PSI DataWorkshop 2006
Minutes and Presentations
Mon., Feb. 13th: Data management
Talk (Joerg)
File Archives & NetCDF
A general overview as introduction to the theme:
- Compare storage of data in file archives/ data bases
- Metadata storage
- Filesize comparison NetCDF-Grib
Talk(Hannes)
CERA Data Base and NetCDF
How CERA data base stores data and how NetCDF will fit:
- Overview CERA data base
- CERA interface
- NetCDF storage vs. Grib storage
Talk(Veronika)
NetCDF and CLM
Adaptation of CLM Model Output to the NetCDF Climate and Forecast (CF) Metadata Conventions:
- additional variables for regional models
- Variable standarisation for cf compliment
Talk(Ag)
NetCDF-enabling an Oracle database using Java
Work in progress by Lost Wax: NetCDF inside Oracle for the DEWS project:
- storing NetCDF data using the Java NC Libraries
- NetLobs – NetCDF ‘SmartLobs’
- Structure of “NetLobs’
Discussion:
A catalogue of model experiment descriptions, which should be searchable according to model configuration, experimental design and achievements is desired for local use at modelling sites as well as experiment inventory federations between sites. Different types of metadata with different roles can be separated:
- Discovery metadata for experiments and results
- Usage metadata including grid descriptions
- Access metadata
Action item: The existing cooperation between BADC, PSI, GO-ESSP, ESMF, NERC Data-Grid and C3Grid should be maintained.

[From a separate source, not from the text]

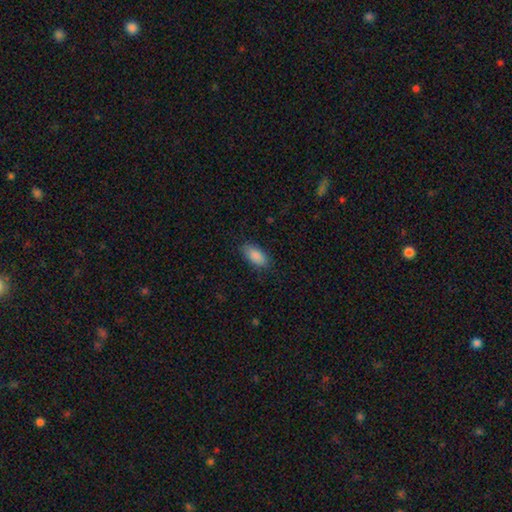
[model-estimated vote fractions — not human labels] The model was most divided on "merging": none: 86%, minor disturbance: 11%, major disturbance: 3%, merger: 1%. More confident: how rounded — in between (90%); smooth or featured — smooth (88%).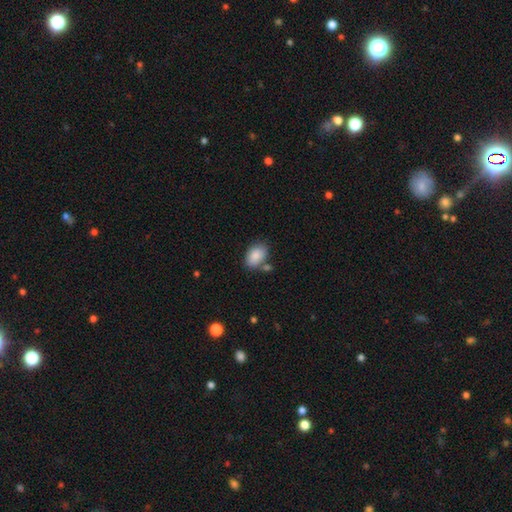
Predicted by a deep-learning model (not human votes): Smooth or featured: smooth — 87% (star or artifact — 7%)
How rounded: in between — 90% (round — 9%)
Merging: none — 68% (minor disturbance — 16%)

Data storage of ESM results is realised on disks or on tapes and in database systems or in flat files. Different classes of applications can be identified:
- Specification of forcing for subsequent models
- Consideration of volume processes like up-/down-welling, convection, clouds, radiative transfer or chemical reactions
- Changes in near surface climatology
These application classes correspond to reasonable data storage structures of increasing granularity:
- Coarse granularity: 4D time series
- Mid granularity: 3D time series
- Fine granularity: 2D time series.
A most likely data storage structure could not be defined because PSI applications are too diverse and could yet not be assessed. Currently PSI data structures show both, 2D time series in a web accessible tape archive (WDC Climate) and 4D time series in a disk resident flat file archive in connection with data extraction processing (BADC). It would be useful to store checksums (md5sum) with the data.

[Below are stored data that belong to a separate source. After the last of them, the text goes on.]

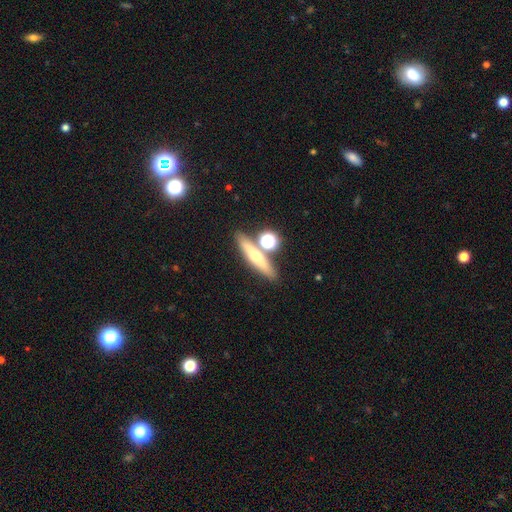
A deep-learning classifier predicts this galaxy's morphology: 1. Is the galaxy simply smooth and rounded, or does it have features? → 46% smooth, 42% featured or disk, 12% star or artifact.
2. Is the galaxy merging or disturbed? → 72% none, 15% merger, 9% minor disturbance, 3% major disturbance.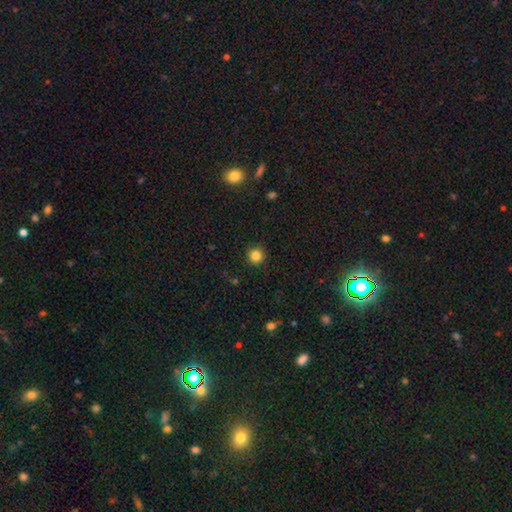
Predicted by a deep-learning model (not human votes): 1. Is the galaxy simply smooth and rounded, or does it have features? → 83% smooth, 12% star or artifact, 4% featured or disk.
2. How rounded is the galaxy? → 95% round, 4% in between, 1% cigar-shaped.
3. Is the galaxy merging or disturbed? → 92% none, 6% minor disturbance, 2% major disturbance, 1% merger.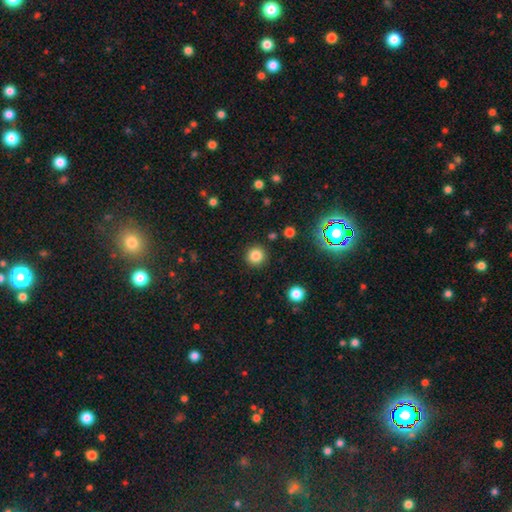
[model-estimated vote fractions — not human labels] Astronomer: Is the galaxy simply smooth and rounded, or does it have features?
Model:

Action item: Application performance and usability should be further inferred and the SRE (Standard Runtime Environment) should be expanded by a data archive interface which supports all three level of data granularity.

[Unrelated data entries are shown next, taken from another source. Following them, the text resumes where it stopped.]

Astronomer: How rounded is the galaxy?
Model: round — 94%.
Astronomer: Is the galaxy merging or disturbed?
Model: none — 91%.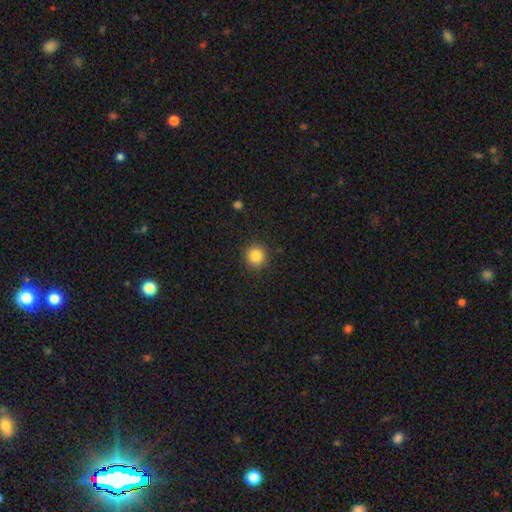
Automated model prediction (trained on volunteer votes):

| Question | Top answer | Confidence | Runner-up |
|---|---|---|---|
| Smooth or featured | smooth | 85% | star or artifact (10%) |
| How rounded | round | 94% | in between (5%) |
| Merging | none | 91% | minor disturbance (6%) |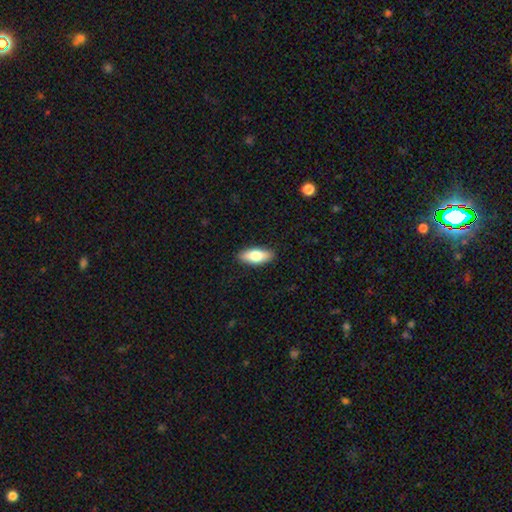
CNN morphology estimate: This appears to be a smooth galaxy with no disk features (75%) that is in between round and cigar-shaped (78%). Merging: none (90%).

The standard data format at least for data exchange is NetCDF/CF. The corresponding list of standard variable names is widely accepted. This list has been enlarged by new variables by integration of new model types into the PRSIM SCE (Standard Compile Environment) und SRE.
Action item: The maintenance of NetCDF/CF variables list should be supported by PSI in cooperation with the development of the data storage standard NetCDF/CF itself.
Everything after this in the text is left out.